[Extracted entries start]

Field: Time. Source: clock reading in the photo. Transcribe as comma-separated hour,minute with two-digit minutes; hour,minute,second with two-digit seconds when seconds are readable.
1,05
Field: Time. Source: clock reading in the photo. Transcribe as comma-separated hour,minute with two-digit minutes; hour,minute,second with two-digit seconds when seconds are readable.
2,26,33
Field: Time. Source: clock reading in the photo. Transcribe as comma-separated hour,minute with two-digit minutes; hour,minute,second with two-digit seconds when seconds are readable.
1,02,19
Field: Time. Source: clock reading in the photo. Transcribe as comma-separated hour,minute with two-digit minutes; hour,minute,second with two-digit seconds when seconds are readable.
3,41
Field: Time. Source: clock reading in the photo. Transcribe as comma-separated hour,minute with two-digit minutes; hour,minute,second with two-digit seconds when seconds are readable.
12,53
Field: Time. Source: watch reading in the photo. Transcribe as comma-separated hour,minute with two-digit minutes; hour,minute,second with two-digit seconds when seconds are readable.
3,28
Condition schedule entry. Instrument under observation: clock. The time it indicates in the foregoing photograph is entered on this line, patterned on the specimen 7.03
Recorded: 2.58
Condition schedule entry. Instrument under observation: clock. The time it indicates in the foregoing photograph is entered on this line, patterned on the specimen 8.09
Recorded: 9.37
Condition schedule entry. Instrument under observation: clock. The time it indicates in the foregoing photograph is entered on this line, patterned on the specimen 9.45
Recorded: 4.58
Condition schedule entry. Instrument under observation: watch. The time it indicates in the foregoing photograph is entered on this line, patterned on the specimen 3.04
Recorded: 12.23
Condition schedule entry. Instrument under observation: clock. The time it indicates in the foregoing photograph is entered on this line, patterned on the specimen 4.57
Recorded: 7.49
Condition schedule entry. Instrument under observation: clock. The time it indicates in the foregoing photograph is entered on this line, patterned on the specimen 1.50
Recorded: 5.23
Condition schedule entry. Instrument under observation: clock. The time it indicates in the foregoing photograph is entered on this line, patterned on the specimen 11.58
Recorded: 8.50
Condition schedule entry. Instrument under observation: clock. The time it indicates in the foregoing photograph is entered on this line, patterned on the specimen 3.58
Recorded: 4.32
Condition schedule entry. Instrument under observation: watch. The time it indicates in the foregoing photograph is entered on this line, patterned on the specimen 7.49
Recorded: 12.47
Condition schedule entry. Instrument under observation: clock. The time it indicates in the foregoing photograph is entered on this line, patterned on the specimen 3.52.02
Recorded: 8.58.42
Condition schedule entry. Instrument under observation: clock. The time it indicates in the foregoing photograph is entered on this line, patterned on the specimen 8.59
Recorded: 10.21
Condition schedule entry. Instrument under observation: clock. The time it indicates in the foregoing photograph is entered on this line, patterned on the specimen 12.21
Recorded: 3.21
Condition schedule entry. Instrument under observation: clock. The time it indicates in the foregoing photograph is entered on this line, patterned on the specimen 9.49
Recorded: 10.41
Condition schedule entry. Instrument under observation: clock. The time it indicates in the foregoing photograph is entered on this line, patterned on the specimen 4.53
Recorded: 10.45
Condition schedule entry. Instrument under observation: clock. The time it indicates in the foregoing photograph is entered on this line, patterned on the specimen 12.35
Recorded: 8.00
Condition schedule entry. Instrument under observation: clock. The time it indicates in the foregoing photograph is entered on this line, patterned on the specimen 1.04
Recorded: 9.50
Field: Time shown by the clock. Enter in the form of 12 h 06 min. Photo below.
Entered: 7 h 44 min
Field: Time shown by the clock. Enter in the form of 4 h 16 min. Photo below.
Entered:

[Extracted entries end]

> **Task to carry out**:
Reproduce every one of the records above, word for word.

> **Result for this exercise**:
Field: Time. Source: clock reading in the photo. Transcribe as comma-separated hour,minute with two-digit minutes; hour,minute,second with two-digit seconds when seconds are readable.
1,05
Field: Time. Source: clock reading in the photo. Transcribe as comma-separated hour,minute with two-digit minutes; hour,minute,second with two-digit seconds when seconds are readable.
2,26,33
Field: Time. Source: clock reading in the photo. Transcribe as comma-separated hour,minute with two-digit minutes; hour,minute,second with two-digit seconds when seconds are readable.
1,02,19
Field: Time. Source: clock reading in the photo. Transcribe as comma-separated hour,minute with two-digit minutes; hour,minute,second with two-digit seconds when seconds are readable.
3,41
Field: Time. Source: clock reading in the photo. Transcribe as comma-separated hour,minute with two-digit minutes; hour,minute,second with two-digit seconds when seconds are readable.
12,53
Field: Time. Source: watch reading in the photo. Transcribe as comma-separated hour,minute with two-digit minutes; hour,minute,second with two-digit seconds when seconds are readable.
3,28
Condition schedule entry. Instrument under observation: clock. The time it indicates in the foregoing photograph is entered on this line, patterned on the specimen 7.03
Recorded: 2.58
Condition schedule entry. Instrument under observation: clock. The time it indicates in the foregoing photograph is entered on this line, patterned on the specimen 8.09
Recorded: 9.37
Condition schedule entry. Instrument under observation: clock. The time it indicates in the foregoing photograph is entered on this line, patterned on the specimen 9.45
Recorded: 4.58
Condition schedule entry. Instrument under observation: watch. The time it indicates in the foregoing photograph is entered on this line, patterned on the specimen 3.04
Recorded: 12.23
Condition schedule entry. Instrument under observation: clock. The time it indicates in the foregoing photograph is entered on this line, patterned on the specimen 4.57
Recorded: 7.49
Condition schedule entry. Instrument under observation: clock. The time it indicates in the foregoing photograph is entered on this line, patterned on the specimen 1.50
Recorded: 5.23
Condition schedule entry. Instrument under observation: clock. The time it indicates in the foregoing photograph is entered on this line, patterned on the specimen 11.58
Recorded: 8.50
Condition schedule entry. Instrument under observation: clock. The time it indicates in the foregoing photograph is entered on this line, patterned on the specimen 3.58
Recorded: 4.32
Condition schedule entry. Instrument under observation: watch. The time it indicates in the foregoing photograph is entered on this line, patterned on the specimen 7.49
Recorded: 12.47
Condition schedule entry. Instrument under observation: clock. The time it indicates in the foregoing photograph is entered on this line, patterned on the specimen 3.52.02
Recorded: 8.58.42
Condition schedule entry. Instrument under observation: clock. The time it indicates in the foregoing photograph is entered on this line, patterned on the specimen 8.59
Recorded: 10.21
Condition schedule entry. Instrument under observation: clock. The time it indicates in the foregoing photograph is entered on this line, patterned on the specimen 12.21
Recorded: 3.21
Condition schedule entry. Instrument under observation: clock. The time it indicates in the foregoing photograph is entered on this line, patterned on the specimen 9.49
Recorded: 10.41
Condition schedule entry. Instrument under observation: clock. The time it indicates in the foregoing photograph is entered on this line, patterned on the specimen 4.53
Recorded: 10.45
Condition schedule entry. Instrument under observation: clock. The time it indicates in the foregoing photograph is entered on this line, patterned on the specimen 12.35
Recorded: 8.00
Condition schedule entry. Instrument under observation: clock. The time it indicates in the foregoing photograph is entered on this line, patterned on the specimen 1.04
Recorded: 9.50
Field: Time shown by the clock. Enter in the form of 12 h 06 min. Photo below.
Entered: 7 h 44 min
Field: Time shown by the clock. Enter in the form of 4 h 16 min. Photo below.
Entered:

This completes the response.